━━━ Supplied data

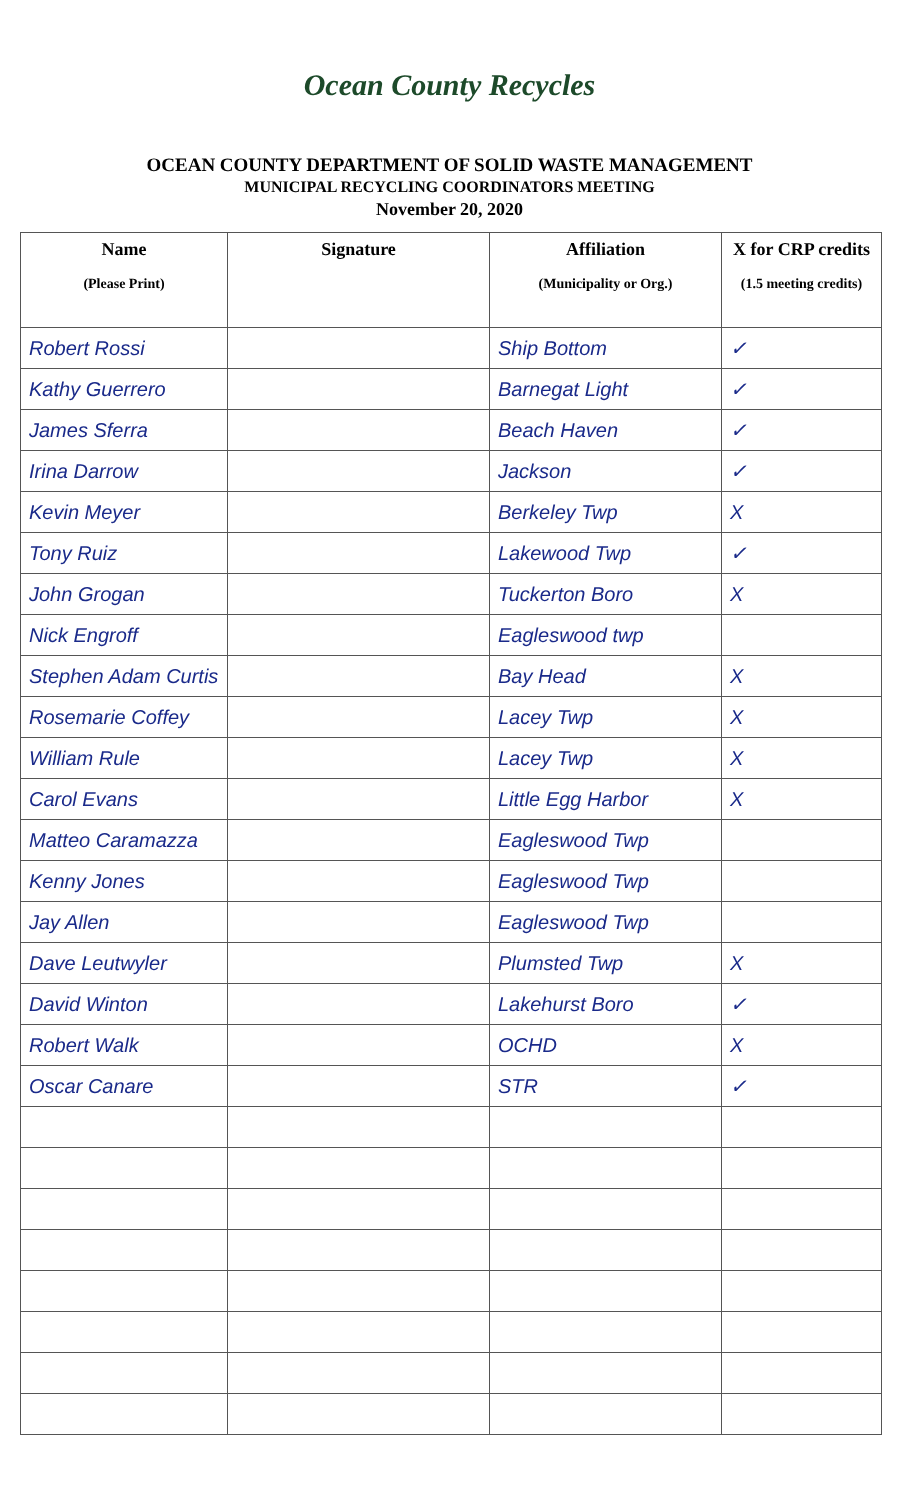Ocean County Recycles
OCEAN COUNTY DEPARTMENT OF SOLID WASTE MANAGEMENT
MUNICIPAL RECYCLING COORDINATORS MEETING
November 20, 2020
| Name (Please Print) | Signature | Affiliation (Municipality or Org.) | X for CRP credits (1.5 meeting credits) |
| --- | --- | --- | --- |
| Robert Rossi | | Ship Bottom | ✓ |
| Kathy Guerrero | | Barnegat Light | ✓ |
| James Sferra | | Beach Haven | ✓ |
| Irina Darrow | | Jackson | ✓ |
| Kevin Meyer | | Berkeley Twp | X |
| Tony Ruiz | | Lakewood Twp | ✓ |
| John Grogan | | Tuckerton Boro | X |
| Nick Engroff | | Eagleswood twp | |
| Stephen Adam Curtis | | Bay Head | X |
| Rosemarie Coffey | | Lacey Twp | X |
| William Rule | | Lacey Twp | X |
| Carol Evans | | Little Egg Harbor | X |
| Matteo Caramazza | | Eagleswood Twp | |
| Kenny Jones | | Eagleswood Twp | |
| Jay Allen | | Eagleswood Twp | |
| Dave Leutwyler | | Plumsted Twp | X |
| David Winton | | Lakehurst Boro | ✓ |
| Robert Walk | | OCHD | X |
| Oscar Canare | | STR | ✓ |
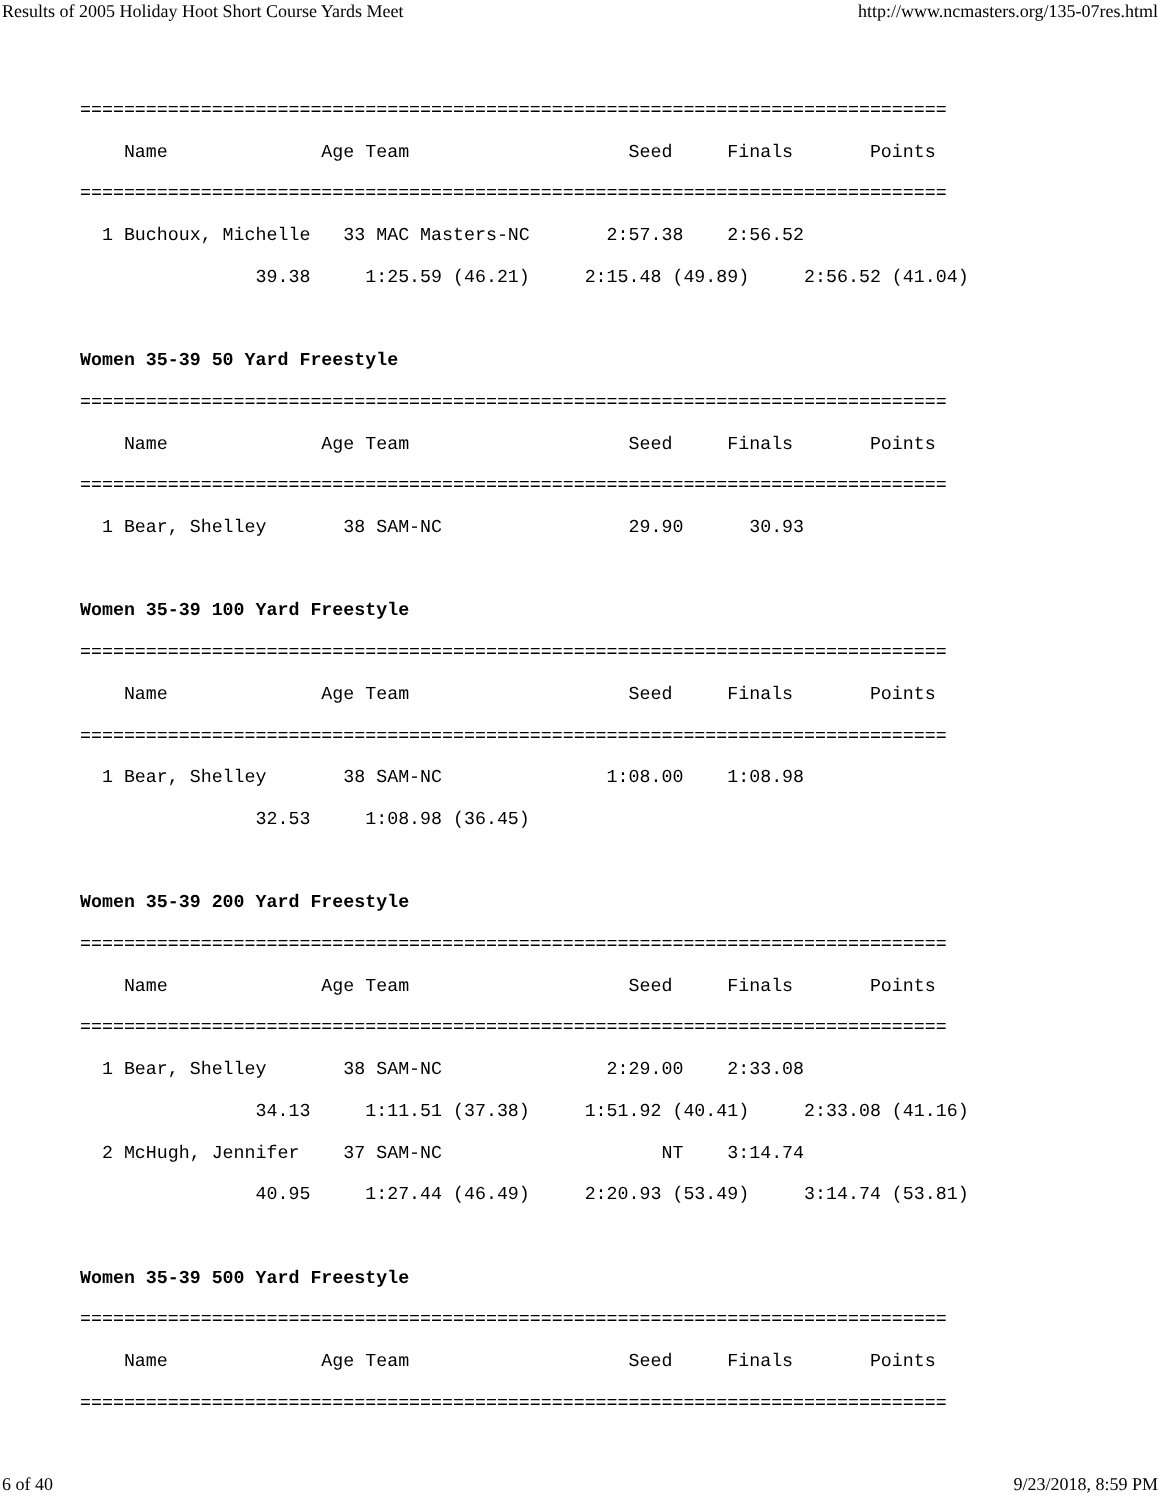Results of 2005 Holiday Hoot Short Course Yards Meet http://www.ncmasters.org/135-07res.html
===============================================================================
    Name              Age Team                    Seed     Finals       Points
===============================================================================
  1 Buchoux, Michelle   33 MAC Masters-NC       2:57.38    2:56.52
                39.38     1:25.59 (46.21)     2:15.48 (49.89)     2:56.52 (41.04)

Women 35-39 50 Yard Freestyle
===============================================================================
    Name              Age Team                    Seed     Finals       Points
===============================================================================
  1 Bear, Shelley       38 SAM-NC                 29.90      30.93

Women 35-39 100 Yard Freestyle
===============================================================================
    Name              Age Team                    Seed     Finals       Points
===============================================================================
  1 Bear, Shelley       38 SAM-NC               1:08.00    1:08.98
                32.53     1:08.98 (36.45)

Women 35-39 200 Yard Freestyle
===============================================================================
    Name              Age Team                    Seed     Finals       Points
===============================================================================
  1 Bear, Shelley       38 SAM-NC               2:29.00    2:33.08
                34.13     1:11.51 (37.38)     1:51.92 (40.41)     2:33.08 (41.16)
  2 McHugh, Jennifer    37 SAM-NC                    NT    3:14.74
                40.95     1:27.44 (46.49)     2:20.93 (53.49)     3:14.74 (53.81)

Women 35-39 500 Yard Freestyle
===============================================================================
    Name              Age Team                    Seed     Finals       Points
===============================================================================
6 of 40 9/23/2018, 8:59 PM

━━━━━━

## Task directions
Apart from the pictures, the entries above are to be repeated in full and exactly.

## Task output
Ocean County Recycles
OCEAN COUNTY DEPARTMENT OF SOLID WASTE MANAGEMENT
MUNICIPAL RECYCLING COORDINATORS MEETING
November 20, 2020
| Name (Please Print) | Signature | Affiliation (Municipality or Org.) | X for CRP credits (1.5 meeting credits) |
| --- | --- | --- | --- |
| Robert Rossi | | Ship Bottom | ✓ |
| Kathy Guerrero | | Barnegat Light | ✓ |
| James Sferra | | Beach Haven | ✓ |
| Irina Darrow | | Jackson | ✓ |
| Kevin Meyer | | Berkeley Twp | X |
| Tony Ruiz | | Lakewood Twp | ✓ |
| John Grogan | | Tuckerton Boro | X |
| Nick Engroff | | Eagleswood twp | |
| Stephen Adam Curtis | | Bay Head | X |
| Rosemarie Coffey | | Lacey Twp | X |
| William Rule | | Lacey Twp | X |
| Carol Evans | | Little Egg Harbor | X |
| Matteo Caramazza | | Eagleswood Twp | |
| Kenny Jones | | Eagleswood Twp | |
| Jay Allen | | Eagleswood Twp | |
| Dave Leutwyler | | Plumsted Twp | X |
| David Winton | | Lakehurst Boro | ✓ |
| Robert Walk | | OCHD | X |
| Oscar Canare | | STR | ✓ |
Results of 2005 Holiday Hoot Short Course Yards Meet http://www.ncmasters.org/135-07res.html
===============================================================================
    Name              Age Team                    Seed     Finals       Points
===============================================================================
  1 Buchoux, Michelle   33 MAC Masters-NC       2:57.38    2:56.52
                39.38     1:25.59 (46.21)     2:15.48 (49.89)     2:56.52 (41.04)

Women 35-39 50 Yard Freestyle
===============================================================================
    Name              Age Team                    Seed     Finals       Points
===============================================================================
  1 Bear, Shelley       38 SAM-NC                 29.90      30.93

Women 35-39 100 Yard Freestyle
===============================================================================
    Name              Age Team                    Seed     Finals       Points
===============================================================================
  1 Bear, Shelley       38 SAM-NC               1:08.00    1:08.98
                32.53     1:08.98 (36.45)

Women 35-39 200 Yard Freestyle
===============================================================================
    Name              Age Team                    Seed     Finals       Points
===============================================================================
  1 Bear, Shelley       38 SAM-NC               2:29.00    2:33.08
                34.13     1:11.51 (37.38)     1:51.92 (40.41)     2:33.08 (41.16)
  2 McHugh, Jennifer    37 SAM-NC                    NT    3:14.74
                40.95     1:27.44 (46.49)     2:20.93 (53.49)     3:14.74 (53.81)

Women 35-39 500 Yard Freestyle
===============================================================================
    Name              Age Team                    Seed     Finals       Points
===============================================================================
6 of 40 9/23/2018, 8:59 PM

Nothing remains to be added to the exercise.